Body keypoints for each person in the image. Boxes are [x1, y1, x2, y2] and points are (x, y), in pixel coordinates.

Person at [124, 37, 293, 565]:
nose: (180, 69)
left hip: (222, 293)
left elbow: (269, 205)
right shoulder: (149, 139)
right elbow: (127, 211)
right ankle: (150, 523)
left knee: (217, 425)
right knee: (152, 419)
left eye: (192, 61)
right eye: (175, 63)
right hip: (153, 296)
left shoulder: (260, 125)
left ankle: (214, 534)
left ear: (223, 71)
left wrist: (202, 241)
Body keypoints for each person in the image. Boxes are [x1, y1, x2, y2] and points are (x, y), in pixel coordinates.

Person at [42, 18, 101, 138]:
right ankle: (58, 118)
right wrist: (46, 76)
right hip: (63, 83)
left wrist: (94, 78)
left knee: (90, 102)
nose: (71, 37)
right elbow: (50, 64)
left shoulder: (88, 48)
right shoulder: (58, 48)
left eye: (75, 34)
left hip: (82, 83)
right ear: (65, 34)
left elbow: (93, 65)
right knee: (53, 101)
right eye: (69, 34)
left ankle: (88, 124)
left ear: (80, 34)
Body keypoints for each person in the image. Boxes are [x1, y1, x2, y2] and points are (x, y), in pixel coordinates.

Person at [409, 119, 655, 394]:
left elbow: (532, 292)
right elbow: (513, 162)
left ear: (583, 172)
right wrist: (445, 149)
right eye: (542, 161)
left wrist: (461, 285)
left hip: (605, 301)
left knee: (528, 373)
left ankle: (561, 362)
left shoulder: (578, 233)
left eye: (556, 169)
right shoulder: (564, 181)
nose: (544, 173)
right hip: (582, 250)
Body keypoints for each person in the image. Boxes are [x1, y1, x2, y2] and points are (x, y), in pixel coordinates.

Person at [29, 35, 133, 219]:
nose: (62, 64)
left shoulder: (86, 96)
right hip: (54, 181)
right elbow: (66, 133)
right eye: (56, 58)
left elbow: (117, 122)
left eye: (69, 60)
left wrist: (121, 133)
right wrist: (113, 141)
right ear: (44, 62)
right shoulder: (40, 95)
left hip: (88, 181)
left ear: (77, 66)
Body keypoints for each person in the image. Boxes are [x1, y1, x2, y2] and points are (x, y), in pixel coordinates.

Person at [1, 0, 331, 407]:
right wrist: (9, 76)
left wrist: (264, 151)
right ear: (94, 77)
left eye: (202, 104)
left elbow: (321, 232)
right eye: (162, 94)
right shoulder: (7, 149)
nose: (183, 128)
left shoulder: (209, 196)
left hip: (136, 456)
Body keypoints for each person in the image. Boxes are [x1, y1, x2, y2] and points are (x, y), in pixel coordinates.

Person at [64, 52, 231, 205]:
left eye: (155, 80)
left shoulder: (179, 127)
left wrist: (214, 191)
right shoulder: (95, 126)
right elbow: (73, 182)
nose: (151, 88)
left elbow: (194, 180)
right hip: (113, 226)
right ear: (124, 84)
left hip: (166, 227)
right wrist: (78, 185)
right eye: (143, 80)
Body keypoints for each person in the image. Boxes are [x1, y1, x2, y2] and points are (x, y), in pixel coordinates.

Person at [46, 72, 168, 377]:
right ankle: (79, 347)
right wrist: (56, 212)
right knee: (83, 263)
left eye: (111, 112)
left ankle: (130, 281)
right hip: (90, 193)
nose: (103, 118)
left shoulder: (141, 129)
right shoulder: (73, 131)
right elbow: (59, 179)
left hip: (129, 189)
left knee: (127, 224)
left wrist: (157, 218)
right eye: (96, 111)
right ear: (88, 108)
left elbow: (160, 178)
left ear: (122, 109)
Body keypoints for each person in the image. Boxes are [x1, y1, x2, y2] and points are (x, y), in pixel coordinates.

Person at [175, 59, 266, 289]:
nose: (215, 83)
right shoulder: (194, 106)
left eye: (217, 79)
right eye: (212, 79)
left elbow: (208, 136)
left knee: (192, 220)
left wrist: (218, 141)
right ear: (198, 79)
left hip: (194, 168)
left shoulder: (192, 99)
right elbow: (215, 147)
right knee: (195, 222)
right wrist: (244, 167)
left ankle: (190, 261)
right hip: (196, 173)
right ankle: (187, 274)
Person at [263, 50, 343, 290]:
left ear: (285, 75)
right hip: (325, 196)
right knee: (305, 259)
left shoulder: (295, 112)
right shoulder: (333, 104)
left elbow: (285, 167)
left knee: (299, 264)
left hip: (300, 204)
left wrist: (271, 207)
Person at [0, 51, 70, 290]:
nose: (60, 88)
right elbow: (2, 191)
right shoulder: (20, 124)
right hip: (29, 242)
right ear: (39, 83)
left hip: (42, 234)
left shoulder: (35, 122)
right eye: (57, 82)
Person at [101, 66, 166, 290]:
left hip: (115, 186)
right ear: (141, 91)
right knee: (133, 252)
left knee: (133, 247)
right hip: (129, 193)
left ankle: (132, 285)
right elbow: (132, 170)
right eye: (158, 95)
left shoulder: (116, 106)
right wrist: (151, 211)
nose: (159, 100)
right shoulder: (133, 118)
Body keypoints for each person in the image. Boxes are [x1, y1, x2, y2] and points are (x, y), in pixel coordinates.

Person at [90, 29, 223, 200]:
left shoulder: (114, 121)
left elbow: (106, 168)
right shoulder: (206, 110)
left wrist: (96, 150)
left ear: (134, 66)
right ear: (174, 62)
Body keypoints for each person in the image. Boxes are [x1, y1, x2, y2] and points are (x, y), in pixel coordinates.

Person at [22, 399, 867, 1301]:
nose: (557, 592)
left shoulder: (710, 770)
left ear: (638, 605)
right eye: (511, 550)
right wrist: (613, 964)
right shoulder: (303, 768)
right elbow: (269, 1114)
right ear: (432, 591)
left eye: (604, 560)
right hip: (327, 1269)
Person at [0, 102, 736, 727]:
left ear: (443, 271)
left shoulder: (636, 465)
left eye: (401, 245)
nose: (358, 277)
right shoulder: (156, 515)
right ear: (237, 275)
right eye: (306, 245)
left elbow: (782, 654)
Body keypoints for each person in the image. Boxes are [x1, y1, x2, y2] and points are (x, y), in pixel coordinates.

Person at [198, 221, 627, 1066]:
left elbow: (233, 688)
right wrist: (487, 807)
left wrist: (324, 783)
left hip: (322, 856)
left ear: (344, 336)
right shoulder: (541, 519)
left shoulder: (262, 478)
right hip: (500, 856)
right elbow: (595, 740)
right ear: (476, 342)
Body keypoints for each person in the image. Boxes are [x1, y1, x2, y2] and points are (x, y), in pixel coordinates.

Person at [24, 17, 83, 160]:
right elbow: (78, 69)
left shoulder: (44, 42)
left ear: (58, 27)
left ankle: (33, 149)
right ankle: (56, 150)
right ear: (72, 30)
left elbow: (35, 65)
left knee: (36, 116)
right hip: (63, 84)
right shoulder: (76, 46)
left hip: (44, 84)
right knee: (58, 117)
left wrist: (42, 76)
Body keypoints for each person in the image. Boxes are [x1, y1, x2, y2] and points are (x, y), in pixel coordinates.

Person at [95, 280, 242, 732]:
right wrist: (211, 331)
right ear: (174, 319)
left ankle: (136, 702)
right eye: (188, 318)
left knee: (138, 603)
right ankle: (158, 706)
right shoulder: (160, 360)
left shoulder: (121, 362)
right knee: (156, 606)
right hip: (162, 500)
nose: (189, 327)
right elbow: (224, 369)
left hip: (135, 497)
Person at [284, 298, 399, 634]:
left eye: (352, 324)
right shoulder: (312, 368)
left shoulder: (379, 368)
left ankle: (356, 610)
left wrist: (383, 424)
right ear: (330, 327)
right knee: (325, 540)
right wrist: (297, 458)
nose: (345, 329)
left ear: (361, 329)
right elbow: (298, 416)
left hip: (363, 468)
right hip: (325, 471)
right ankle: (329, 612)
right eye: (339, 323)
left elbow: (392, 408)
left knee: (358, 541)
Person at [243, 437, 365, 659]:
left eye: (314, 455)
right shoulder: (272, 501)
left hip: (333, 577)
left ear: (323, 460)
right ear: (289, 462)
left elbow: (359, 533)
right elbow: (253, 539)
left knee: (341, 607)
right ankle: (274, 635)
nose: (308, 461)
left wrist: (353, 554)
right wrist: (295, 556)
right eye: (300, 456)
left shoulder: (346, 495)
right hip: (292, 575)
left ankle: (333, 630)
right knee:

→ Exercise objective: Reprint exactly the lines above that start at the one with "left ankle: (190, 261)" and end at the one with "nose: (60, 88)", keeping both and adding none.

→ Solved problem:
left ankle: (190, 261)
right hip: (196, 173)
right ankle: (187, 274)
Person at [263, 50, 343, 290]:
left ear: (285, 75)
right hip: (325, 196)
right knee: (305, 259)
left shoulder: (295, 112)
right shoulder: (333, 104)
left elbow: (285, 167)
left knee: (299, 264)
left hip: (300, 204)
left wrist: (271, 207)
Person at [0, 51, 70, 290]:
nose: (60, 88)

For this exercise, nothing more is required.